Seat belts – Regulations and guidelines for camper vans and motorhomes

If you’ve added seats to your camper van or motorhome, you should be considering the seal belt laws, and how they affect you.

In the UK:

  • All vehicles manufactured since 2001 must have seat belts fitted for each passenger.  If you have added seats (via a campervan conversion) you are outside of this law.
  • Selt belts must be used whenever fitted, with no exception.
  • It is highly advised to fit seat belts to all forward facing seats.
  • It is highly advised to never let passengers travel in side facing seats, as the effects of whiplash and other impact related injuries are very severe from the side

Do passengers in the back have to wear seat belts?

The short answer is:

  • No, you do not need to fit seat belts for passengers in the back.
  • However, if you are carrying passengers in the back you must discuss and declare this to your insurance copany.  It is very likely that your insurance company will not let you travel with passengers in the back unless they are in forward facing seats and have a 3-point seat belt.
  • If there are seat belts they must be worn.
  • It is not advised to travel seated sideways in the back.

I contact the Department of Transport in the UK and they gave me these guidelines:

“Our advice is that passengers are safest in a forward or rearward facing seat equipped with a three-point seat belt.  Seat belt anchorage points should be designed so that they will be capable of withstanding the high forces of an impact and seat belts must comply with the latest British or European standards and be marked accordingly with either the ‘e’, ‘E’ or BS ‘Kitemark’. We strongly recommend that they are professionally installed by qualified persons (such as a commercial garage or seatbelt specialist).

Although side facing seats, with or without seat belts, are not illegal, we would not advise that they are used.  This is because seat belts are not designed to be used with such seats.  In the event of an accident, seat belts on these side facing seats may help to prevent the wearer being thrown around the vehicle or from being ejected, but in a frontal crash they can increase injury risk by subjecting vulnerable parts of the body to higher loads than seat belts used on forward facing seats.

If you intend to carry children aged 12 years or under, the seat belt wearing regulations require them to use a suitable child restraint.

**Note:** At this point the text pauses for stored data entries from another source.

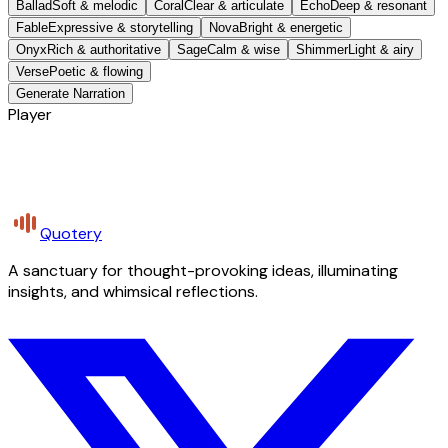
Ballad
Soft & melodic
Coral
Clear & articulate
Echo
Deep & resonant
Fable
Expressive & storytelling
Nova
Bright & energetic
Onyx
Rich & authoritative
Sage
Calm & wise
Shimmer
Light & airy
Verse
Poetic & flowing
Generate Narration
Player
Quotery
A sanctuary for thought-provoking ideas, illuminating
insights, and whimsical reflections.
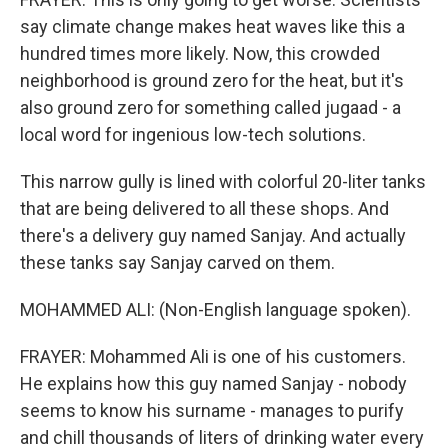
say climate change makes heat waves like this a
hundred times more likely. Now, this crowded
neighborhood is ground zero for the heat, but it's
also ground zero for something called jugaad - a
local word for ingenious low-tech solutions.
This narrow gully is lined with colorful 20-liter tanks
that are being delivered to all these shops. And
there's a delivery guy named Sanjay. And actually
these tanks say Sanjay carved on them.
MOHAMMED ALI: (Non-English language spoken).
FRAYER: Mohammed Ali is one of his customers.
He explains how this guy named Sanjay - nobody
seems to know his surname - manages to purify
and chill thousands of liters of drinking water every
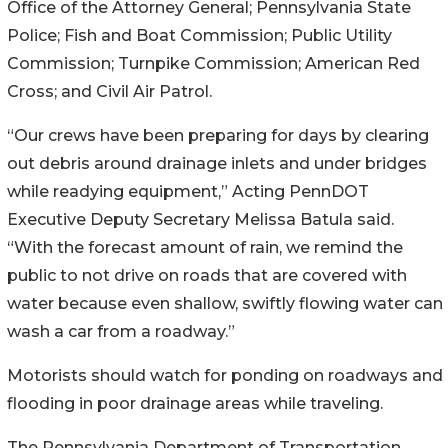
Office of the Attorney General; Pennsylvania State
Police; Fish and Boat Commission; Public Utility
Commission; Turnpike Commission; American Red
Cross; and Civil Air Patrol.
“Our crews have been preparing for days by clearing
out debris around drainage inlets and under bridges
while readying equipment,” Acting PennDOT
Executive Deputy Secretary Melissa Batula said.
“With the forecast amount of rain, we remind the
public to not drive on roads that are covered with
water because even shallow, swiftly flowing water can
wash a car from a roadway.”
Motorists should watch for ponding on roadways and
flooding in poor drainage areas while traveling.
The Pennsylvania Department of Transportation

You should bear in mind that child restraints cannot be fitted to side facing seats.  In order to fit the required child restraints, you would need to have forward or rearward facing seats with full three-point seat belts. “

They also advises me that:

The Department [of Transport] cannot give an authoritative interpretation of the law; that is a matter for the courts.

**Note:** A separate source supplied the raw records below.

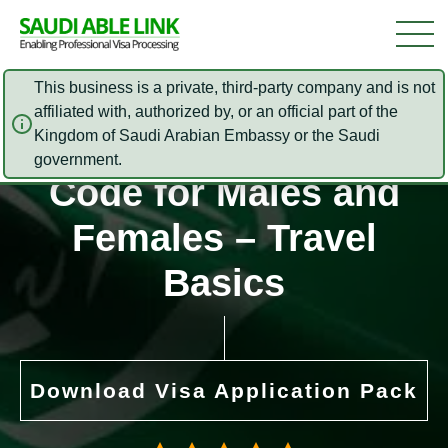
This business is a private, third-party company and is not
affiliated with, authorized by, or an official part of the
Kingdom of Saudi Arabian Embassy or the Saudi
Saudi Arabia Dress
government.
Code for Males and
Females – Travel
Basics
Download Visa Application Pack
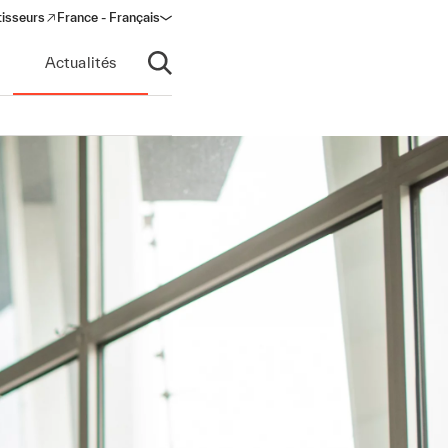
tisseurs
France - Français
s in a new window)
Actualités
Ouvrir la recherche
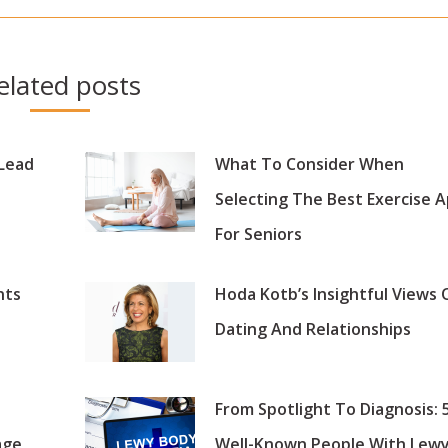
post:
elated posts
 Lead
What To Consider When
Selecting The Best Exercise 
For Seniors
nts
Hoda Kotb’s Insightful Views 
Dating And Relationships
From Spotlight To Diagnosis: 
age
Well-Known People With Lew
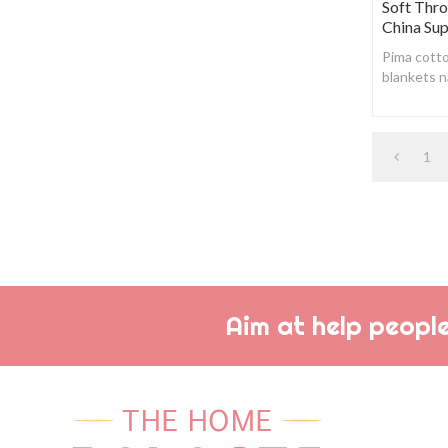
Soft Thr
China Sup
Pima cotto
blankets n
soft , whi
any synth
1
Aim at help people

Guidelines for fitting seat belts

Regarding the laws about fitting seat belts, ultimately it comes down to the MOT test.

The MOT tester has to decide if the seat belts are fitted safely.  The seat belt test criteria is that each seat that requires one has one, and that its mounting point and the 12″ surrounding it are not corroded excessively.  However if it is mounted to a 1/8th plywood floor at cant be corroded, so it passes.  This means, in essence that the real serviceability of a mounting is outside the MOT testers remit.

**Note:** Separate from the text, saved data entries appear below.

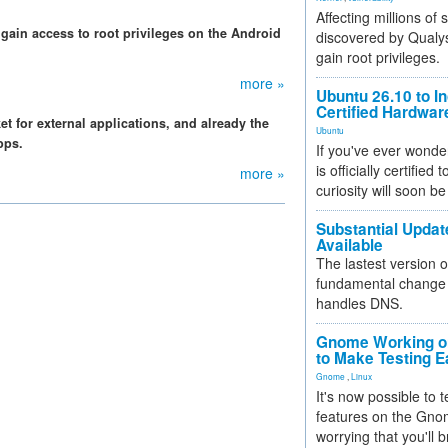
Affecting millions of
gain access to root privileges on the Android
discovered by Qualys
gain root privileges.
more »
Ubuntu 26.10 to I
Certified Hardwa
 for external applications, and already the
Ubuntu
pps.
If you've ever wonde
is officially certified
more »
curiosity will soon be
Substantial Updat
Available
The lastest version o
fundamental change 
handles DNS.
Gnome Working on
to Make Testing E
Gnome
,
Linux
It's now possible to 
features on the Gno
worrying that you'll b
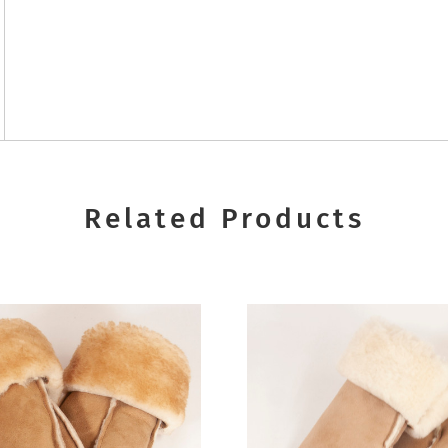
Related Products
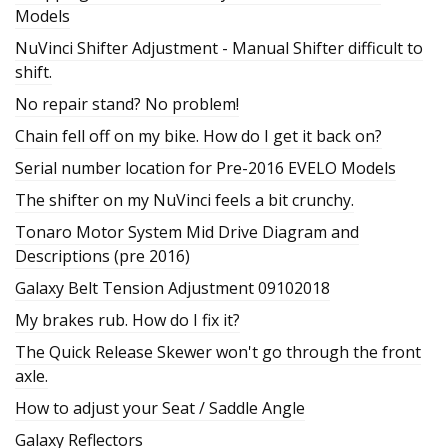
Models
NuVinci Shifter Adjustment - Manual Shifter difficult to
shift.
No repair stand? No problem!
Chain fell off on my bike. How do I get it back on?
Serial number location for Pre-2016 EVELO Models
The shifter on my NuVinci feels a bit crunchy.
Tonaro Motor System Mid Drive Diagram and
Descriptions (pre 2016)
Galaxy Belt Tension Adjustment 09102018
My brakes rub. How do I fix it?
The Quick Release Skewer won't go through the front
axle.
How to adjust your Seat / Saddle Angle
Galaxy Reflectors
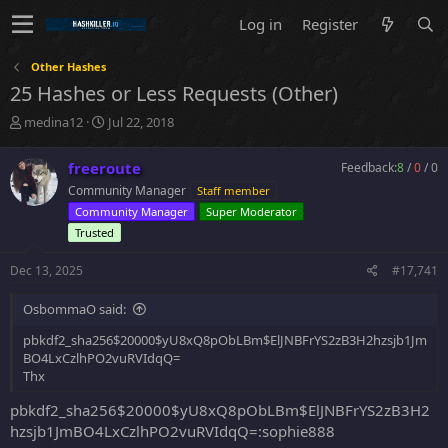
Log in
Register
Other Hashes
25 Hashes or Less Requests (Other)
T
S
medina12
Jul 22, 2018
h
t
r
a
freeroute
Feedback:
8
/
0
/
0
e
r
Community Manager
Staff member
a
t
d
d
Community Manager
Super Moderator
s
a
Trusted
t
t
a
e
Dec 13, 2025
#17,741
r
t
OsbommaO said:
e
r
pbkdf2_sha256$20000$yU8xQ8pObLBm$ElJNBFrYS2zB3H2hzsjb1Jm
BO4LxCzlhPO2vuRVIdqQ=
Thx
pbkdf2_sha256$20000$yU8xQ8pObLBm$ElJNBFrYS2zB3H2
hzsjb1JmBO4LxCzlhPO2vuRVIdqQ=:sophie888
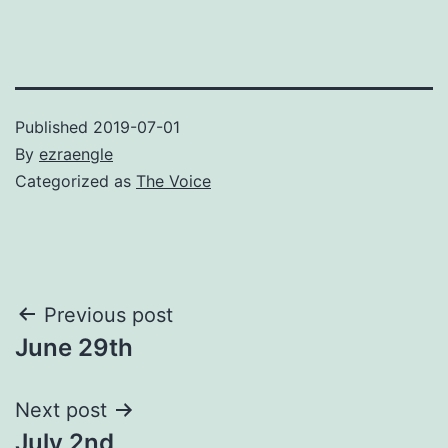
Published
2019-07-01
By
ezraengle
Categorized as
The Voice
Post
Previous post
June 29th
navigation
Next post
July 2nd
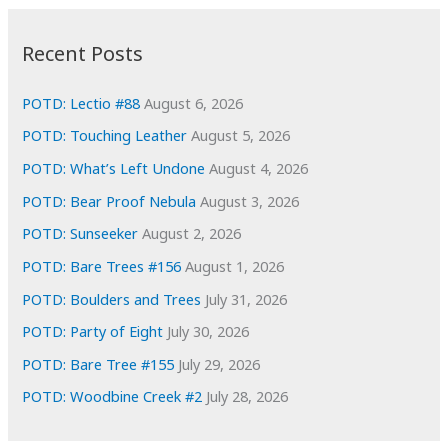
:
h
i
Recent Posts
v
e
POTD: Lectio #88
August 6, 2026
s
POTD: Touching Leather
August 5, 2026
POTD: What’s Left Undone
August 4, 2026
POTD: Bear Proof Nebula
August 3, 2026
POTD: Sunseeker
August 2, 2026
POTD: Bare Trees #156
August 1, 2026
POTD: Boulders and Trees
July 31, 2026
POTD: Party of Eight
July 30, 2026
POTD: Bare Tree #155
July 29, 2026
POTD: Woodbine Creek #2
July 28, 2026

It’s a bit vague isn’t it?

To cover yourself, consider this

  1. Go to an MOT testing center and ask the tester what seat belt work would be considered necessary for your camper van to pass it’s MOT.
  2. Most seat belts in the front of panel vans, have a standard belt mounted by the door, and a seat belt receiver (that the belt clips into) on a long arm.  You can buy these used seat belts cheaply on eBay.co.uk.  You can then fit the long receiver arm through your wooden seat frames, mounting the receiver arm on the metal floor.  This is a very solid fitting.